Modification records:
---------------

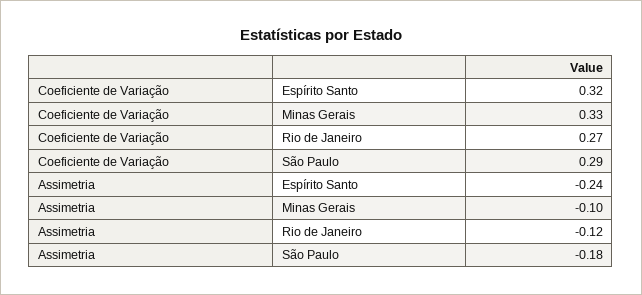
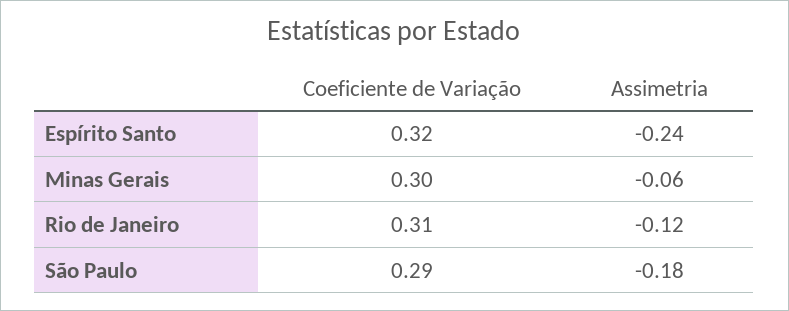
Coeficiente de Variação, Minas Gerais: 0.33 -> 0.3
Coeficiente de Variação, Rio de Janeiro: 0.27 -> 0.31
Assimetria, Minas Gerais: -0.1 -> -0.06

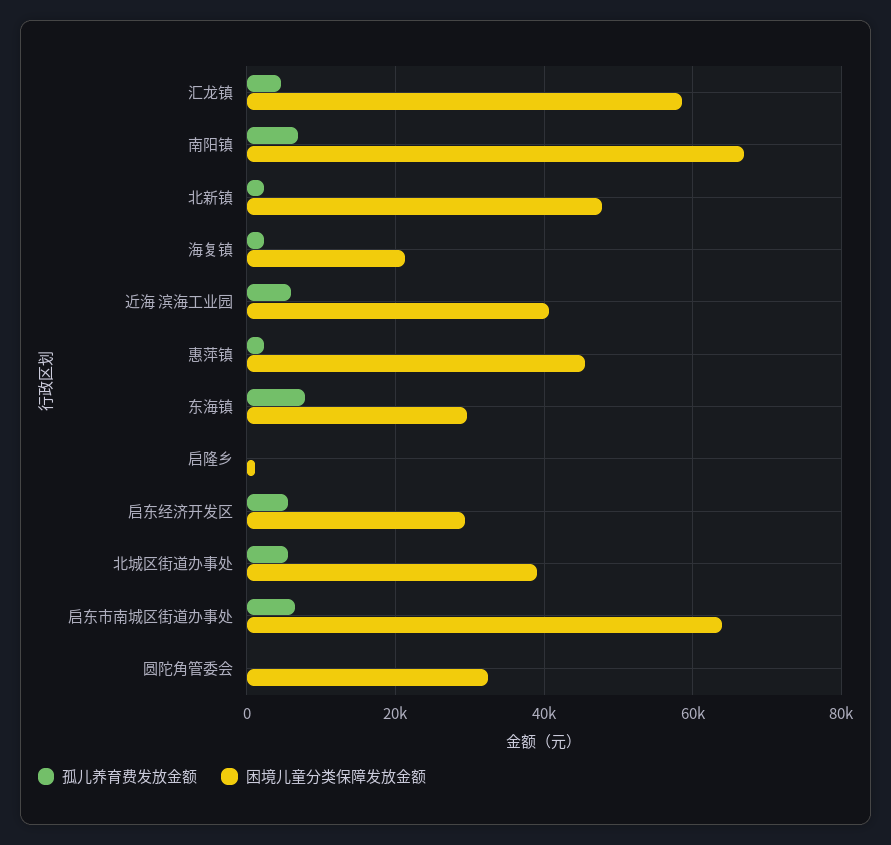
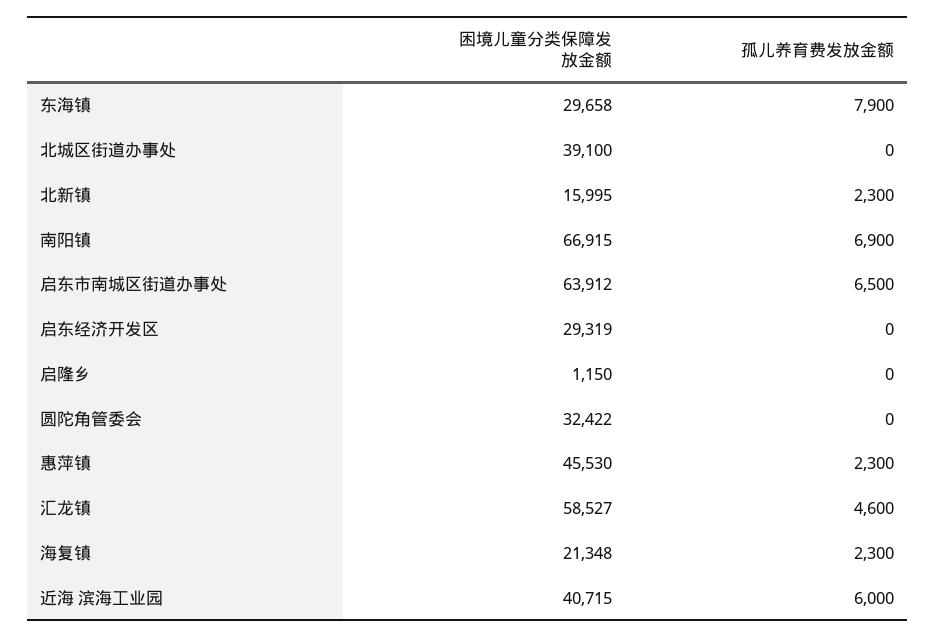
困境儿童分类保障发放金额, 北新镇: 48000 -> 15995
孤儿养育费发放金额, 启东经济开发区: 6000 -> 0
孤儿养育费发放金额, 北城区街道办事处: 6000 -> 0

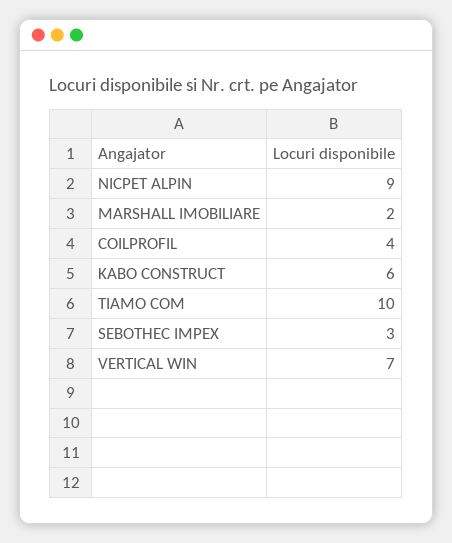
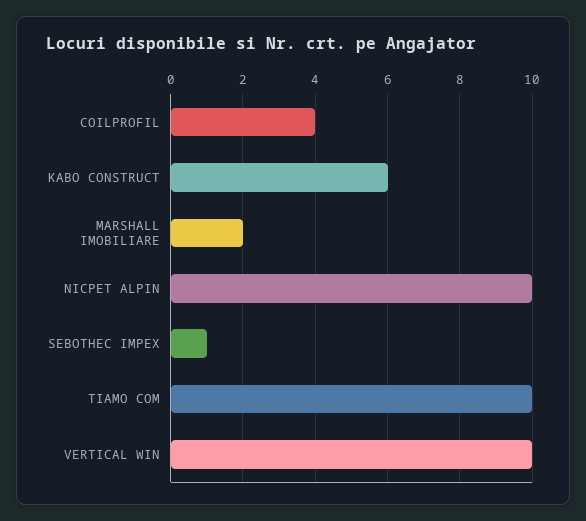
NICPET ALPIN: 9 -> 10
SEBOTHEC IMPEX: 3 -> 1
VERTICAL WIN: 7 -> 10

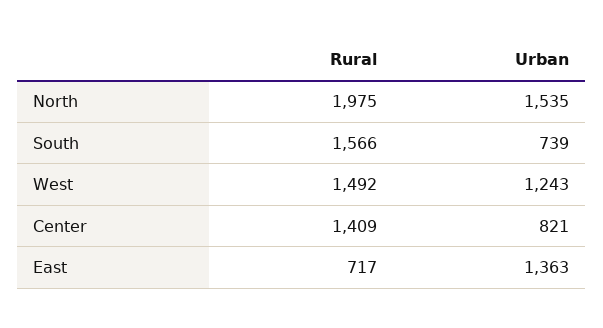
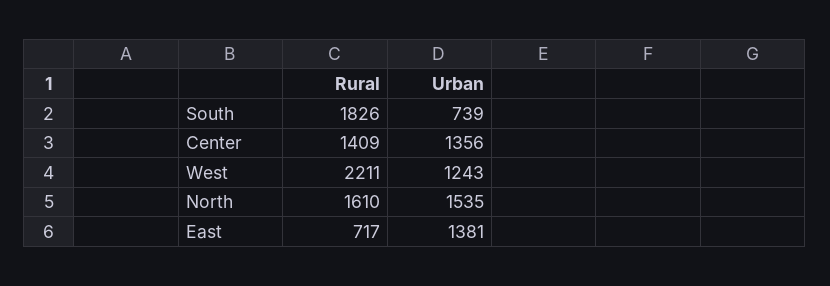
Rural, North: 1975 -> 1610
Rural, South: 1566 -> 1826
Rural, West: 1492 -> 2211
Urban, Center: 821 -> 1356
Urban, East: 1363 -> 1381

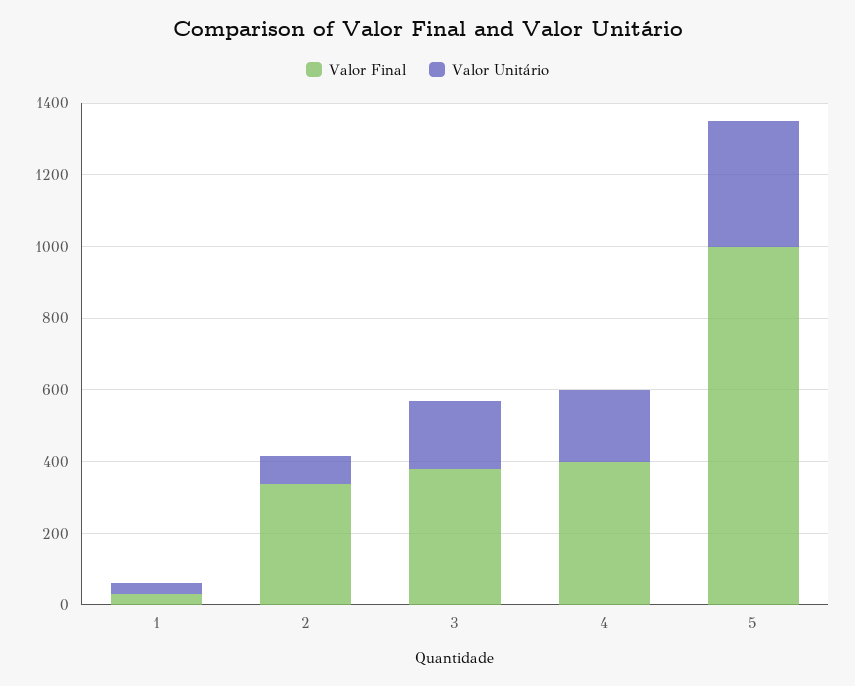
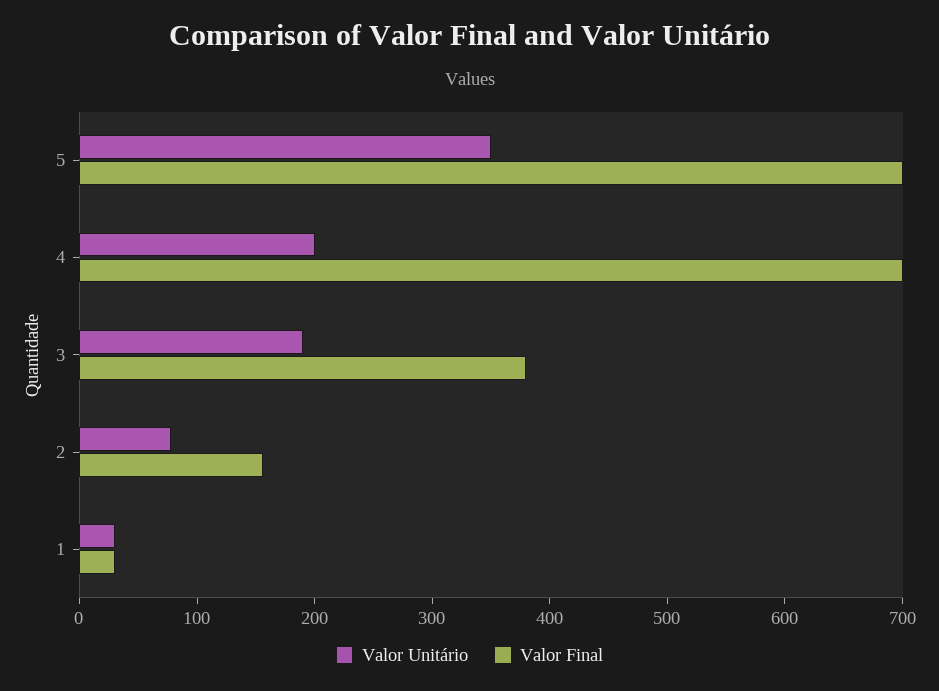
Valor Final, 2: 350 -> 160
Valor Final, 4: 400 -> 700
Valor Final, 5: 1000 -> 700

---------------

- WHAT IS BEING ASKED -
Please copy every record above exactly, but leave the pictures out.

- OUTPUT OF THE TASK -
Coeficiente de Variação, Minas Gerais: 0.33 -> 0.3
Coeficiente de Variação, Rio de Janeiro: 0.27 -> 0.31
Assimetria, Minas Gerais: -0.1 -> -0.06

困境儿童分类保障发放金额, 北新镇: 48000 -> 15995
孤儿养育费发放金额, 启东经济开发区: 6000 -> 0
孤儿养育费发放金额, 北城区街道办事处: 6000 -> 0

NICPET ALPIN: 9 -> 10
SEBOTHEC IMPEX: 3 -> 1
VERTICAL WIN: 7 -> 10

Rural, North: 1975 -> 1610
Rural, South: 1566 -> 1826
Rural, West: 1492 -> 2211
Urban, Center: 821 -> 1356
Urban, East: 1363 -> 1381

Valor Final, 2: 350 -> 160
Valor Final, 4: 400 -> 700
Valor Final, 5: 1000 -> 700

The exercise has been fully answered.